--- START ---
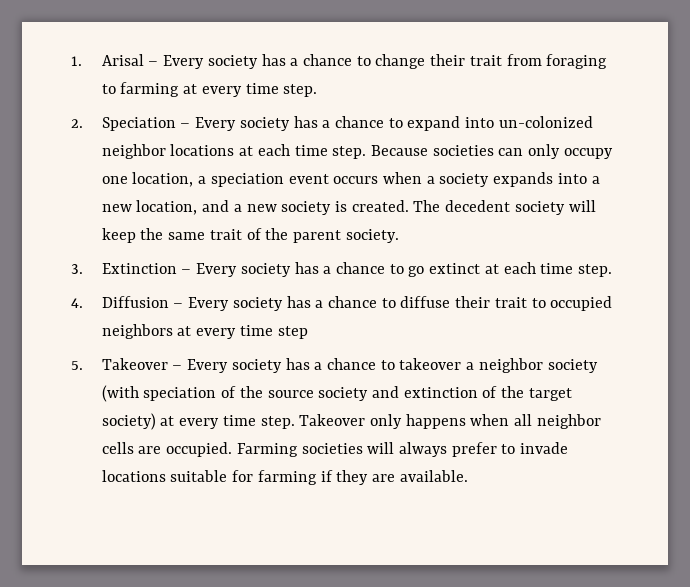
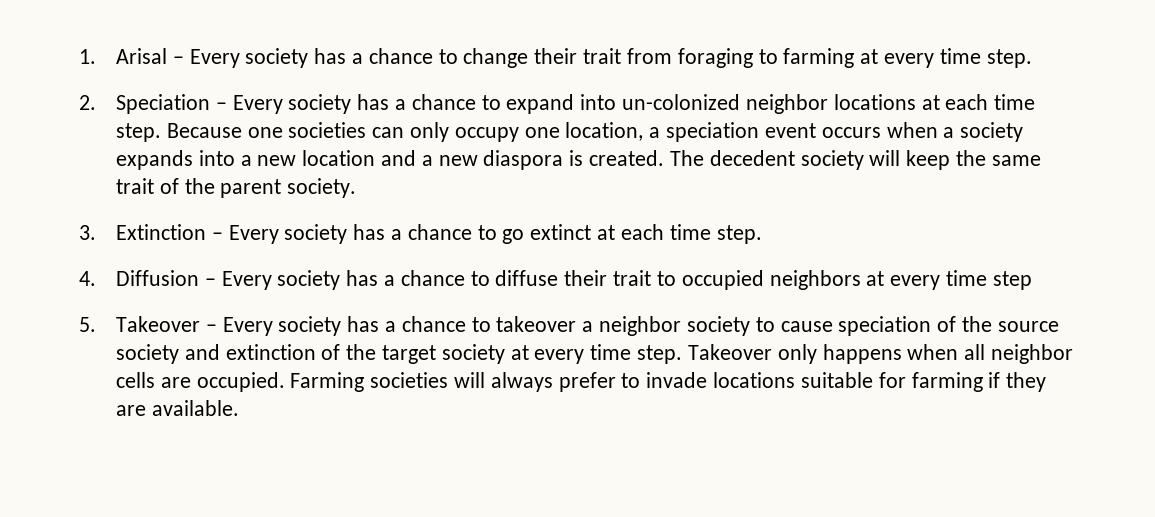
(428, 150) none -> [247,127,283,138] one
[136,200,198,215] location, -> [302,150,376,166] location
[281,201,332,215] society -> [483,150,564,170] diaspora
[101,385,139,402] (with -> [755,317,833,332] to cause
[101,413,156,430] society) -> [441,344,505,364] society

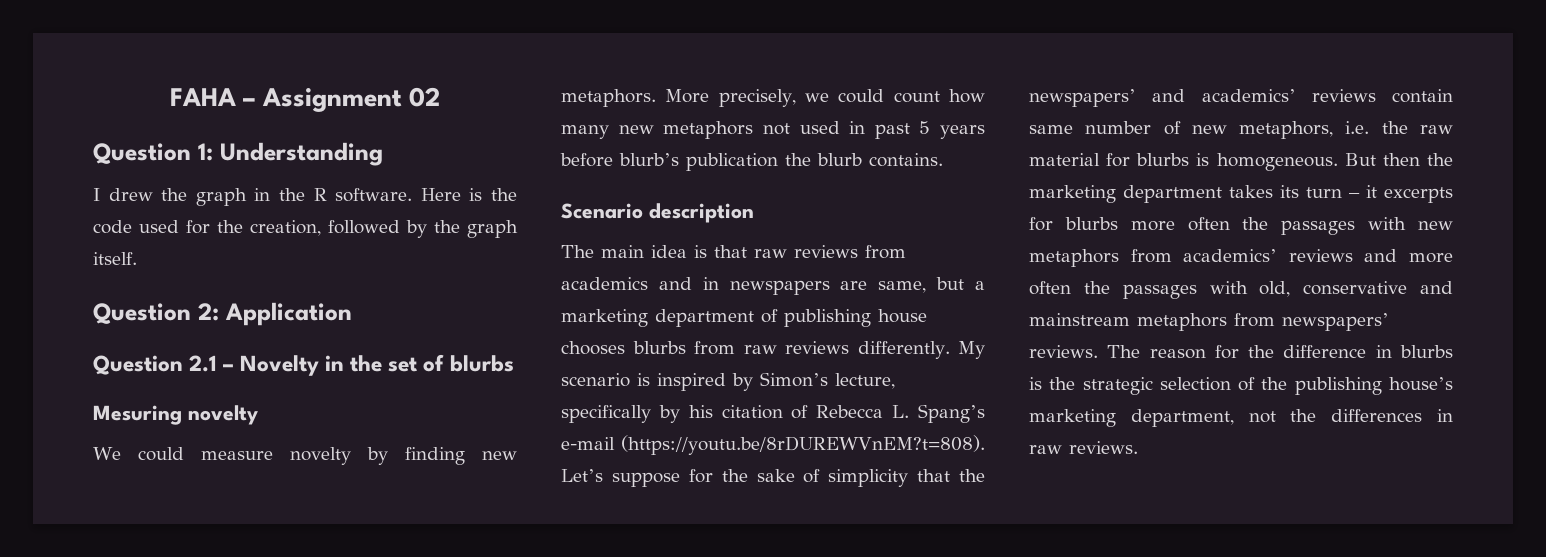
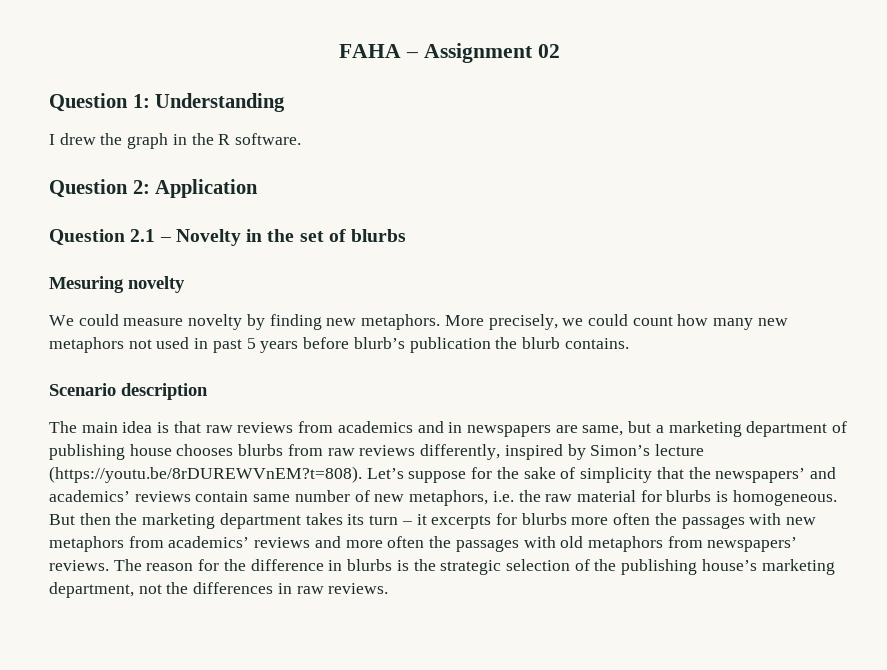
[420,188,517,201] [93,220,518,238] [93,252,137,265] Here is the code used for the creation, followed by the graph itself. -> (302, 139) none
[857,341,985,359] [561,372,895,391] [561,404,985,423] [561,437,615,450] differently. My scenario is inspired by Simon’s lecture, specifically by his citation of Rebecca L. Spang’s e-mail -> [420,444,704,460] differently, inspired by Simon’s lecture
[1259,281,1453,297] [1029,313,1130,326] old, conservative and mainstream -> [560,536,584,548] old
--- END ---
# Your objective
Print the listing exactly, minus its pictures.

# Solution to this problem
(428, 150) none -> [247,127,283,138] one
[136,200,198,215] location, -> [302,150,376,166] location
[281,201,332,215] society -> [483,150,564,170] diaspora
[101,385,139,402] (with -> [755,317,833,332] to cause
[101,413,156,430] society) -> [441,344,505,364] society

[420,188,517,201] [93,220,518,238] [93,252,137,265] Here is the code used for the creation, followed by the graph itself. -> (302, 139) none
[857,341,985,359] [561,372,895,391] [561,404,985,423] [561,437,615,450] differently. My scenario is inspired by Simon’s lecture, specifically by his citation of Rebecca L. Spang’s e-mail -> [420,444,704,460] differently, inspired by Simon’s lecture
[1259,281,1453,297] [1029,313,1130,326] old, conservative and mainstream -> [560,536,584,548] old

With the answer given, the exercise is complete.